Garry Kasparov is a brilliant man who hates Russia for some reason, and has laid out what looks to be a perfect strategy to cripple Vladimir Putin while essentially restructuring all of Europe. It would kill a lot of people even if it worked, and it’s not clear why Kasparov is certain his version of systematic destruction will proceed as predicted even while Putin is revealing the galactic frailty of his own c. February 2022 foresight.
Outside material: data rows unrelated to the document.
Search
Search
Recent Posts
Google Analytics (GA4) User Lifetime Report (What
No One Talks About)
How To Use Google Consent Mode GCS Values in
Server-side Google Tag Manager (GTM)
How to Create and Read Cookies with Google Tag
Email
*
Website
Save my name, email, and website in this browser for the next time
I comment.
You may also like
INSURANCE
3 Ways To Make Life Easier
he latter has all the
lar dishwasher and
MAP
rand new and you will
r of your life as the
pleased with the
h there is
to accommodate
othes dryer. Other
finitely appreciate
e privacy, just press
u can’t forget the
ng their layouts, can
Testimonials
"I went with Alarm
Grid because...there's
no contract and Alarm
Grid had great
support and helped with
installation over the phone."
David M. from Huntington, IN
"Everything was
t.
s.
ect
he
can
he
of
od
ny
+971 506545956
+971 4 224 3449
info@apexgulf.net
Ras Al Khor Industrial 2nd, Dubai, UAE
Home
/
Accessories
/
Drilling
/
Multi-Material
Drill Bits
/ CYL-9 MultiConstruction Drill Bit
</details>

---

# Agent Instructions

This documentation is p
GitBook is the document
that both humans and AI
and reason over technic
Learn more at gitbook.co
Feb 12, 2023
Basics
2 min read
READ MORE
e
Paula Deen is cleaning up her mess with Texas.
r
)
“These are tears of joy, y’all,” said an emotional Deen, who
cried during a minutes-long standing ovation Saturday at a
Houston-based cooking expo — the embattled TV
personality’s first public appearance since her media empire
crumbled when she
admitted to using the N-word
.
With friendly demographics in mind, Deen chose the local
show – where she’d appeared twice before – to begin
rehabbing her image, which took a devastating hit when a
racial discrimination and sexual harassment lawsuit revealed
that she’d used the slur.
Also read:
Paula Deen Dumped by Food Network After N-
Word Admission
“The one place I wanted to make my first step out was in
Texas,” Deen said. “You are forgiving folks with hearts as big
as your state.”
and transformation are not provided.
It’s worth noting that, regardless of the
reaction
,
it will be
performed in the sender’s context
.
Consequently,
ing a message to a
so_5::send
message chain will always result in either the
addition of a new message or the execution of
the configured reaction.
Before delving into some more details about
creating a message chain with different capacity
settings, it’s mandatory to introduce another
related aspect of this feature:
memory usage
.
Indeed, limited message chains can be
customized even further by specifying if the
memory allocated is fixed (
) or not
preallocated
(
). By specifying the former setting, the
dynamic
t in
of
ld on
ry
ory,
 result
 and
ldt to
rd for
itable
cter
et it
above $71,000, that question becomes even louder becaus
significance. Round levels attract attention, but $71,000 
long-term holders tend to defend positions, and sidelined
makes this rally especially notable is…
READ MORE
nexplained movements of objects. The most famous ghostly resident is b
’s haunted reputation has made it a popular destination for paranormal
But let’s say he’s right. Does that mean it’s desirable or necessary? I have never swallowed the idea that, sure, the U.S. is an ever-encroaching superpower, but that doesn’t mean it shouldn’t fight when its actions help generate deadly situations. This is like being a sober alcoholic who succumbs to the temptation to visit a liquor store. Once inside, the conflicted addict can still tell himself, “I haven’t taken a single sip yet.” But at that stage, it’s overwhelmingly more likely for that addict to hear his mind murmur, “You’re already here among the bottles, my friend. The game is on; pick your weapon and get going.”
It’s sad enough that Americans who themselves are facing massive inflation are in large numbers immune to the guaranteed suffering of Russian citizens that economic sanctions will inflict. One might propose that it is profoundly inconsistent to preach any message ending in “lives matter” for two straight years only to start pleasuring oneself with a President Zelensky vibrator at the first opportunity. It also seems rather compartmentalized for millions of Americans to accuse millions of unvaccinated Americans of being agents of murder and death—wrongly, as it happens—while not expressing fulminating horror or at least a tone of dismay at the fact that the U.S. is getting itself dug in for another extended campaign ensured of enriching defense contractors and their lobbyists, many of whom appear on CNN et al. to explain in somber yet upbeat tones why Uncle Sam the arsonist needs to send every available fire truck across the fucking Atlantic again.
For a country whose citizens routinely report having practically no trust at all in the corporate media or the federal government, the United States sure has a lot of smart people who internalize the messages from those ever-more-fused institutions anyway.
I hate this shit. I don’t think I’m the only person alive who has no longer use for any group of goal-oriented humans with more than three members (group runs are okay) and really hates it when people commit what appear to be purposeful and damaging mistakes, yet really doesn’t want people to die, especially those who have done nothing other than commit the crime of being born in a place that was or would become a locus of greed-driven calamities and death.
I can’t believe more people don’t feel this way. Maybe they do, and things have reached a point where “Hey, maybe we should dislike war?” is too risky for anyone with public standing to express. Perhaps if more of them understood that this will happen repeatedly until we’re all dead, and that the country will continue helplessly cheering it on until that moment arrives.